Let's talk about how dedicated Republicans really are to creating jobs. While they talk pretty about the unemployment rate and publicly tear their clothes, don sackcloth and spread on ashes over higher veterans' unemployment rates, they do everything they can to kill any possibility of actually employing veterans.
September 20, 2012

Let's talk about how dedicated Republicans really are to creating jobs. While they talk pretty about the unemployment rate and publicly tear their clothes, don sackcloth and spread on ashes over higher veterans' unemployment rates, they do everything they can to kill any possibility of actually employing veterans.

This morning the bill was to be debated in the Senate, but Jeff Sessions raised a budget point of order, which halted the debate until the Senate could vote to override it. His argument was the usual Republican claptrap about how we don't have a budget, how spending bills have to originate in the now-recessed House of Representatives, and on and on. You've heard it. There's nothing new.

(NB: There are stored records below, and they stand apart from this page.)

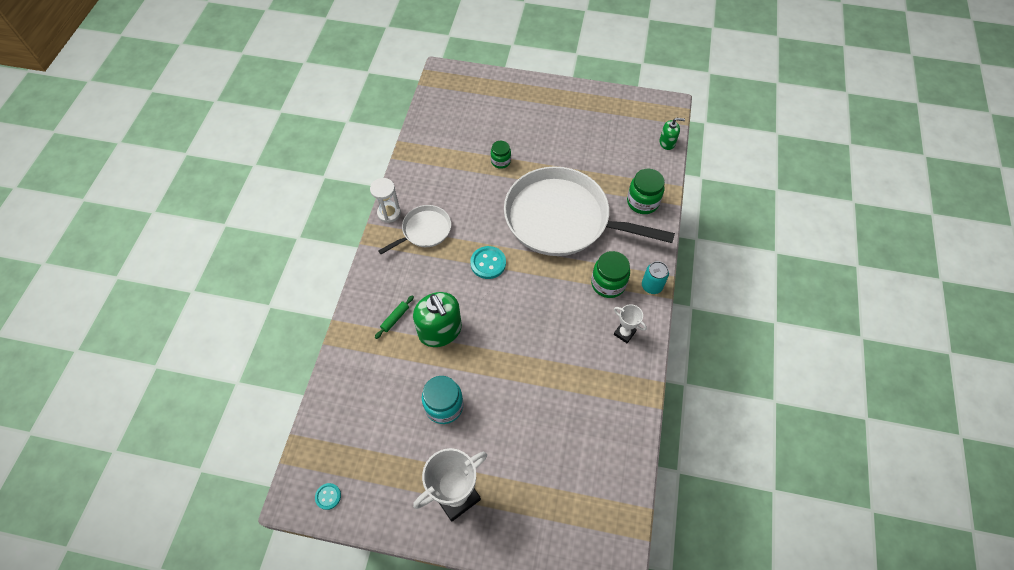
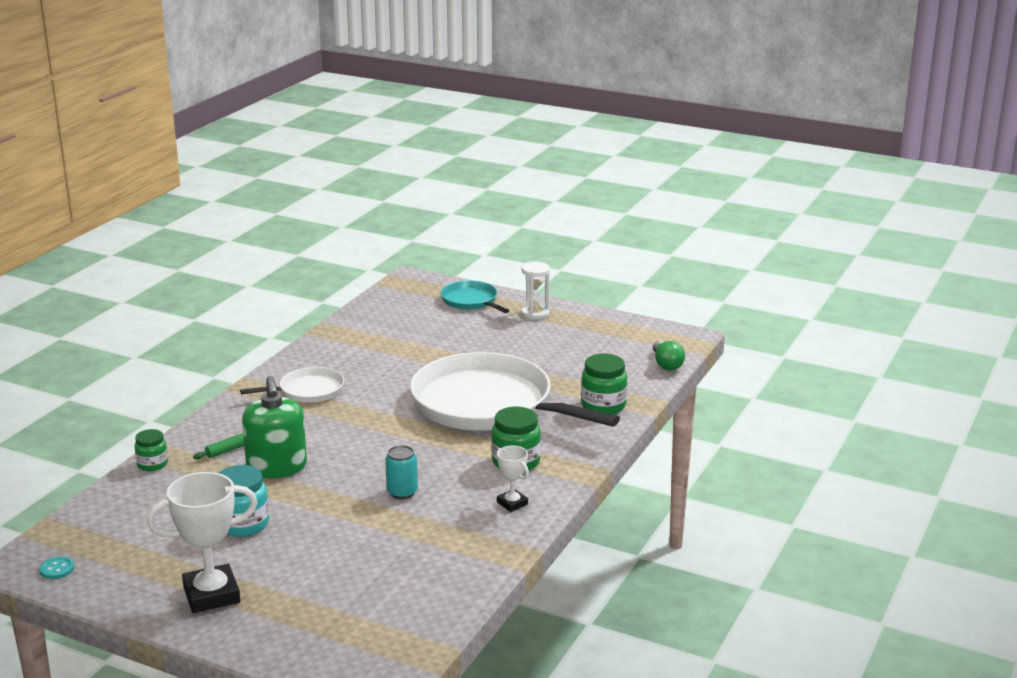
camera: 15 degrees right, 35 degrees down
white hourglass [370,178,401,223] -> white hourglass moved to [521,262,550,320]
turquoise button [470,246,506,279] -> none
green jar [491,141,511,169] -> green jar moved to [135,429,168,471]
turquoise can [642,261,669,294] -> turquoise can moved to [385,445,418,499]
green soap dispenser [660,118,685,150] -> green light bulb [653,341,685,371]
none -> turquoise pan [441,281,509,313]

Here's what it would have done, via The Hill:

The Veterans Jobs Corp Act would have created new job-training programs to help veterans find work in targeted fields such as national park conservation, historic preservation projects, police work and firefighting, among others.

Those are jobs we need, and jobs veterans need. But the Senate fell 2 votes short of the usual Senate supermajority they need to pass anything these days, despite Senators Snowe, Brown, Collins, Heller, and Murkowski voting with the Democrats.

The galling part is that the budget isn't an issue. The bill was fully paid for and didn't initiate new spending, and once again included Republican ideas. Still, no dice.

The Senate atmosphere has gotten so bad, Tom Coburn doesn't want to come to work anymore (see video). Calling Congress "cowardly", he sadly admitted that the politics just taint everything. Well, yes, Senator Coburn. That's what happens when one is a politician. You make compromises, You work with your colleagues. You don't weep when you don't get 100 percent of what you want.

Senator Coburn shouldn't really worry, because the House passed a six-month continuing resolution and gave themselves a 2-month vacation. Looks like there won't be much work ahead for the Senate after they pass the continuing resolution as written by the House.

And people wonder why Congress is so universally loathed.